START TEXT UNDER STUDY
Here is the take of healthcare costs from by a professional economist:
http://finance.yahoo.com/expert/article/economist/2760
The Top 10 Reasons for Soaring Health-Care Costs
by Charles Wheelan, Ph.D.
What's the most intractable public policy problem the U.S. faces? Health care. I don't think any other issue even comes close. Health care has all the ideological fireworks of social issues like abortion or gay marriage (e.g. is health care a right or a privilege?). Yet the system itself -- the process of providing care and allocating those costs -- is also stunningly complex.
Health care is increasingly expensive because of powerful, perhaps inexorable economic forces that make medical care different than all other goods and services in a modern economy. Here are my top 10 reasons for why health care is so expensive -- and likely to get even more expensive in the future, regardless of what patches we put on the system.
1. Nobody shops for value.
When was the last time you heard someone say something like this: "You're having chest pains, Al? Sorry to hear that. You should see Dr. Smith. He's not as fancy as those cardiologists at the Cleveland Clinic, but you can't beat his prices! In fact, I think he's having a Presidents' Day special on angioplasty right now." There's no medical equivalent of Wal-Mart. Everyone wants Neiman Marcus.
2. Medical innovations are usually more expensive, not less.
Economic progress tends to come in two forms: Learning to do old things better and cheaper, or learning to do new things. Medical progress tends to involve the latter. A bone-marrow transplant may provide new hope for many cancer patients, but it's not necessarily cheaper than the old alternative.
In the case of pharmaceuticals, we've explicitly designed the system so that new drugs will be expensive. We grant patent protection -- a legal monopoly -- to pharmaceutical companies for breakthrough medication. The more impressive the drug, the more the company can charge, regardless of the actual cost of producing the pill. Yes, those prices are high, and the profits can be huge -- which is exactly what creates the incentive to discover such drugs in the first place.
3. Health care is a "luxury good".
Wait. Before you start sending me angry e-mails, please let me clarify. I'm not saying that health care is a luxury. I'm saying that health care is a "luxury good," which is a technical term in economics. It refers to any good that wealthy people demand in disproportionately greater amounts than less wealthy people.
END TEXT UNDER STUDY
START DATA FOR ANALYSIS
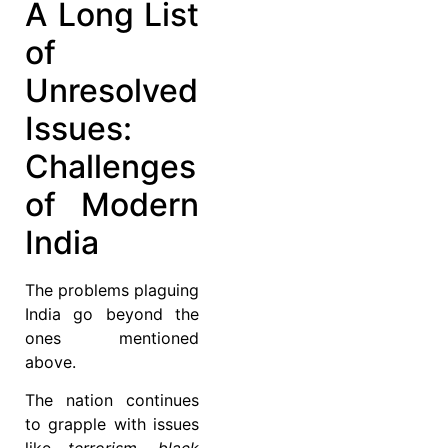
A Long List
of
Unresolved
Issues:
Challenges
of Modern
India
The problems plaguing
India go beyond the
ones mentioned
above.
The nation continues
to grapple with issues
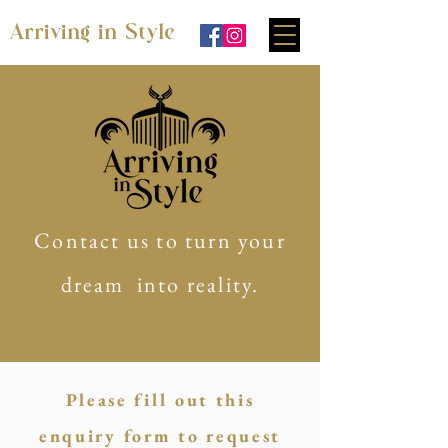
Arriving in Style
Contact us to turn your
dream into reality.
Please fill out this
enquiry form to request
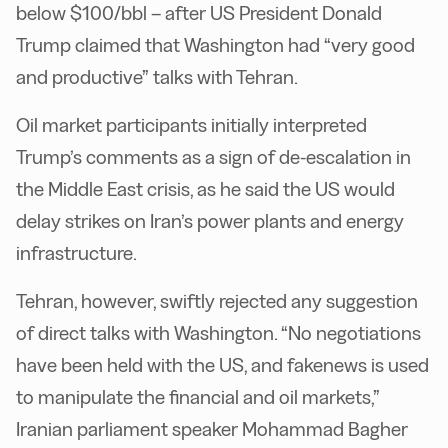
below $100/bbl – after US President Donald
Trump claimed that Washington had “very good
and productive” talks with Tehran.
Oil market participants initially interpreted
Trump’s comments as a sign of de-escalation in
the Middle East crisis, as he said the US would
delay strikes on Iran’s power plants and energy
infrastructure.
Tehran, however, swiftly rejected any suggestion
of direct talks with Washington. “No negotiations
have been held with the US, and fakenews is used
to manipulate the financial and oil markets,”
Iranian parliament speaker Mohammad Bagher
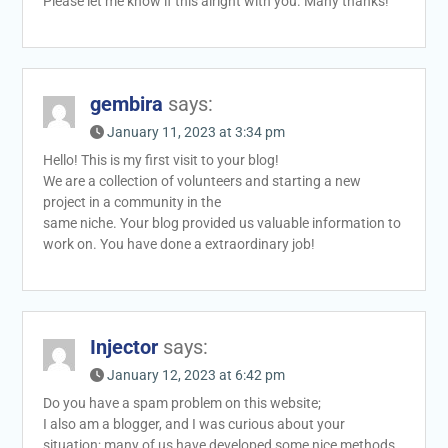
Please let me know if this alright with you. Many thanks!
gembira
says:
January 11, 2023 at 3:34 pm
Hello! This is my first visit to your blog!
We are a collection of volunteers and starting a new
project in a community in the
same niche. Your blog provided us valuable information to
work on. You have done a extraordinary job!
Injector
says:
January 12, 2023 at 6:42 pm
Do you have a spam problem on this website;
I also am a blogger, and I was curious about your
situation; many of us have developed some nice methods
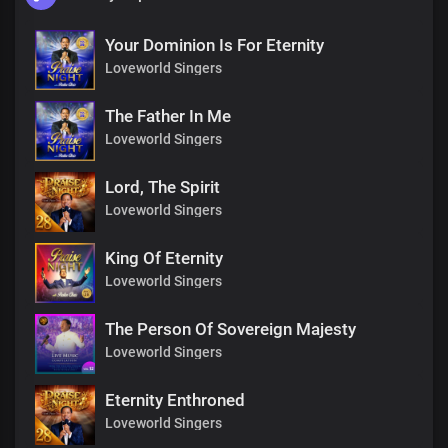
Your Dominion Is For Eternity
Loveworld Singers
The Father In Me
Loveworld Singers
Lord, The Spirit
Loveworld Singers
King Of Eternity
Loveworld Singers
The Person Of Sovereign Majesty
Loveworld Singers
Eternity Enthroned
Loveworld Singers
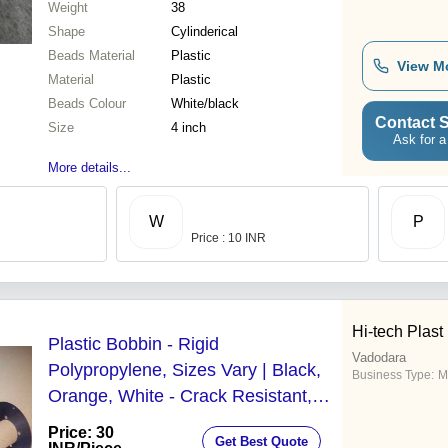
Weight
38
Shape
Cylinderical
Beads Material
Plastic
View M
Material
Plastic
Beads Colour
White/black
Contact S
Size
4 inch
Ask for a
More details...
W
P
Price : 10 INR
Hi-tech Plast
Plastic Bobbin - Rigid
Vadodara
Polypropylene, Sizes Vary | Black,
Business Type:
M
Orange, White - Crack Resistant,
Excellent Finish
Price: 30
Get Best Quote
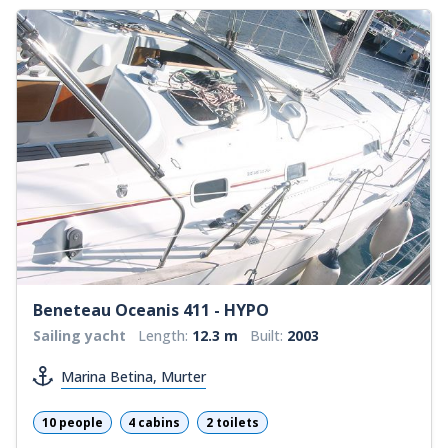
Beneteau Oceanis 411 - HYPO
Sailing yacht
Length:
12.3 m
Built:
2003
Marina Betina, Murter
10 people
4 cabins
2 toilets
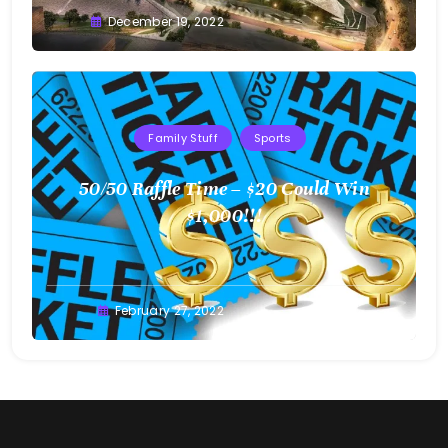
Greg
December 19, 2022
Bellan
Family Stuff
Sports
50/50 Raffle Time – $20 Could Win
$1,000!!!
Greg
February 27, 2022
Bellan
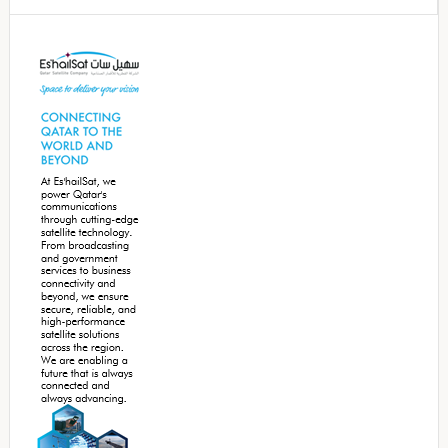
Secondary
Sidebar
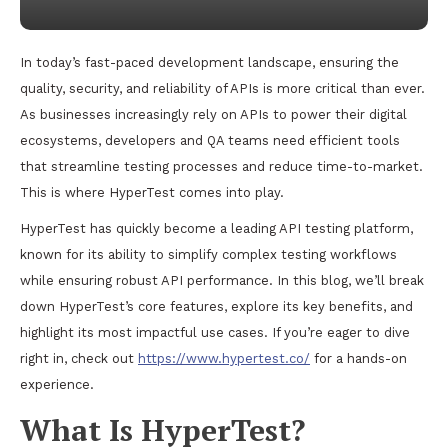
In today’s fast-paced development landscape, ensuring the
quality, security, and reliability of APIs is more critical than ever.
As businesses increasingly rely on APIs to power their digital
ecosystems, developers and QA teams need efficient tools
that streamline testing processes and reduce time-to-market.
This is where HyperTest comes into play.
HyperTest has quickly become a leading API testing platform,
known for its ability to simplify complex testing workflows
while ensuring robust API performance. In this blog, we’ll break
down HyperTest’s core features, explore its key benefits, and
highlight its most impactful use cases. If you’re eager to dive
right in, check out
https://www.hypertest.co/
for a hands-on
experience.
What Is HyperTest?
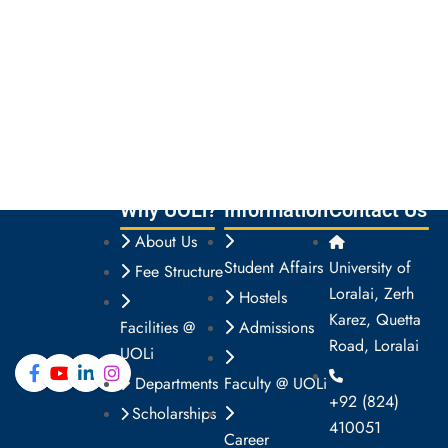
Why UOLi?
Information
Contact Us
About Us
Student Affairs
University of
Fee Structure
Loralai, Zerh
Hostels
Karez, Quetta
Facilities @
Admissions
Road, Loralai
UOLi
Departments
Faculty @ UOLi
+92 (824)
Scholarships
410051
Career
END DATA FOR ANALYSIS
INSTRUCTIONS FOR THE TASK -
Please copy, word for word, the passage of the article on health-care costs from "Economic progress tends" up to and including "the old alternative.".

EXERCISE RESPONSE -
Economic progress tends to come in two forms: Learning to do old things better and cheaper, or learning to do new things. Medical progress tends to involve the latter. A bone-marrow transplant may provide new hope for many cancer patients, but it's not necessarily cheaper than the old alternative.